My parents: Callisto and Constantine.
Enclose dialogue with speech marks. I prefer single [‘…’] but some publishers prefer double [“…”]. Check their guidelines.
All punctuation belongs inside the speech marks.
Dialogue within dialogue also requires speech marks. If using single speech marks, use double for the secondary dialogue, and vice versa if you are using double speech marks.
‘I asked him three times before he said, “For God sake, Angelina, yes, the baby is mine.” That’s when I lost it, as I’m sure you can imagine.’
Use a comma at the end of the dialogue if followed by attribution, otherwise, use a full stop.
‘Listen to me, Evette. I know about the money,’ I said, taking her hand.
‘Listen to me, Evette. I know about the money.’ I took her hand and held it gently.

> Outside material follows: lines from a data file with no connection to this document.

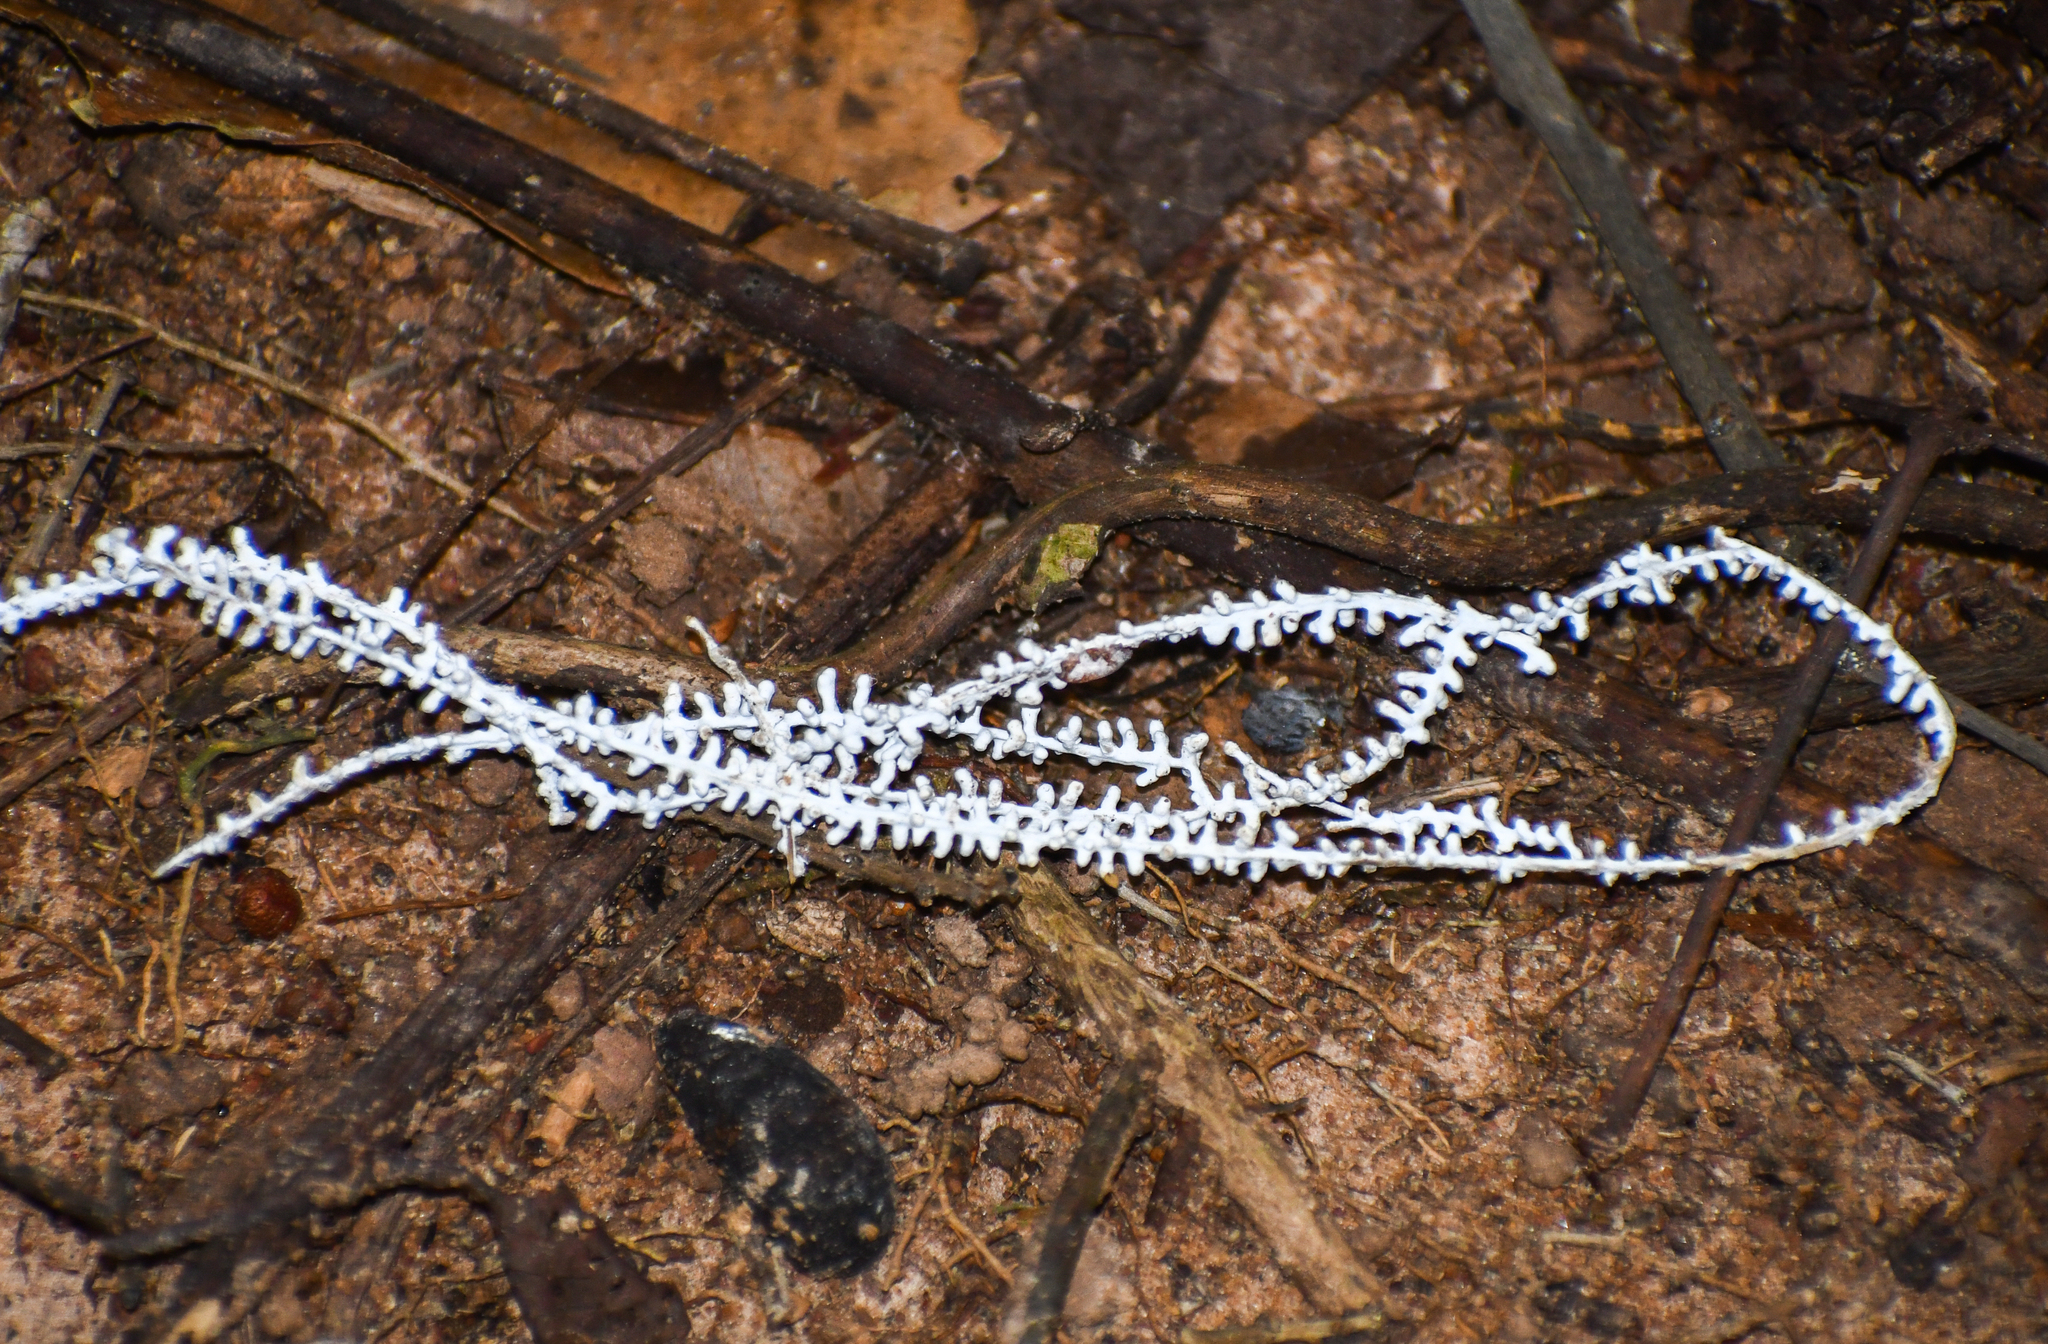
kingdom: Fungi
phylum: Basidiomycota
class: Agaricomycetes
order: Agaricales
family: Marasmiaceae
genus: Brunneocorticium
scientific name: Brunneocorticium corynecarpon
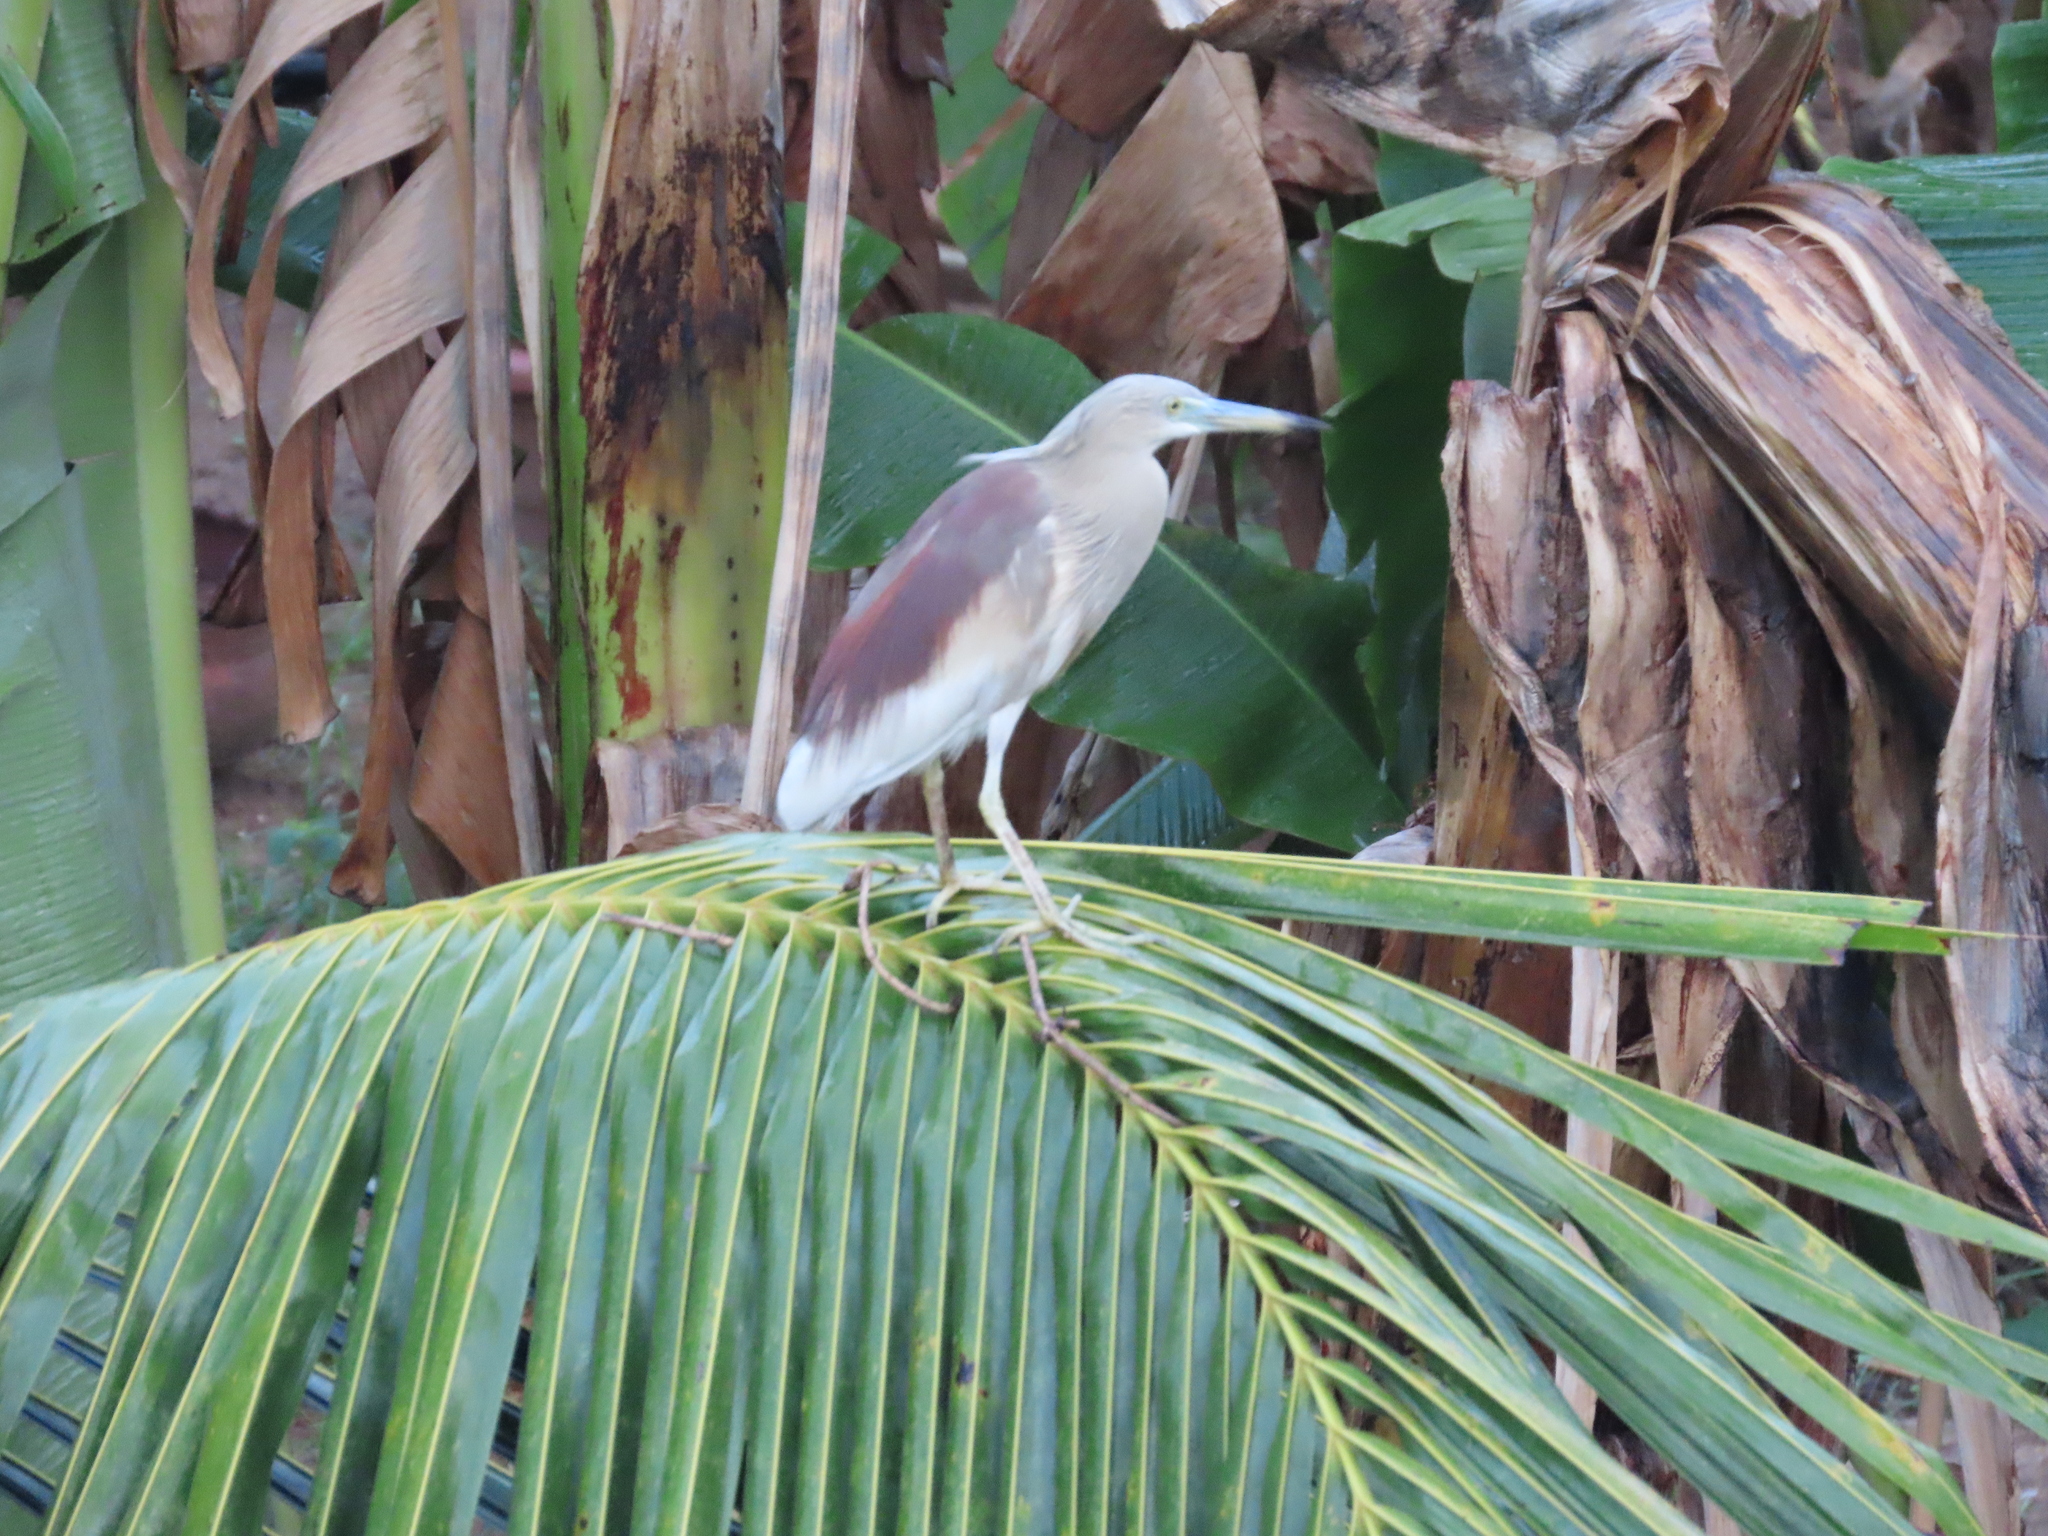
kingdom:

Exclamation marks are NOT your friend. Avoid or limit the use of
exclamation marks (in all writing). If an exclamation mark is needed, use one; multiple exclamation marks (e.g.!!!) are childish and become annoying to the reader. Exclamation marks are a form of telling rather than showing and, in most cases, they are also repetitive and/or redundant. Consider the following sentence:
‘You idiot!!!’ I shouted, slamming my hand on the table between us. ‘I can’t believe you could be so stupid!!! How are we going to pay the rent now?!!’ A wave of despair swept through me and, for once, I didn’t try to hide it from him.
In this example, the exclamation marks are not needed as the dialogue, attribution, action and description convey the emotion and emphasis. Occasionally, an exclamation might be needed (No! Yes! James!), but use them sparingly and, as always, with intention.
Ellipsis […]. These should be used sparingly in dialogue (and in all prose,
if at all). They are used to indicate a long pause or trailing off of speech. Generally, however, finish the sentence. This is much better than peppering the story with unnecessary punctuation. If you do use ellipsis, remember they consist of three dots only. Like exclamation marks, using more than three dots looks amateurish.
Dialogue is an important device in story. When used well, it adds verve, tension and insight. When handled poorly, it a cinder block attached to the feet of our characters. Consider carefully, then, what a character should say to prevent them (and the reader) drowning in sea of irrelevant prattle. Rather, write with intention and make every word count.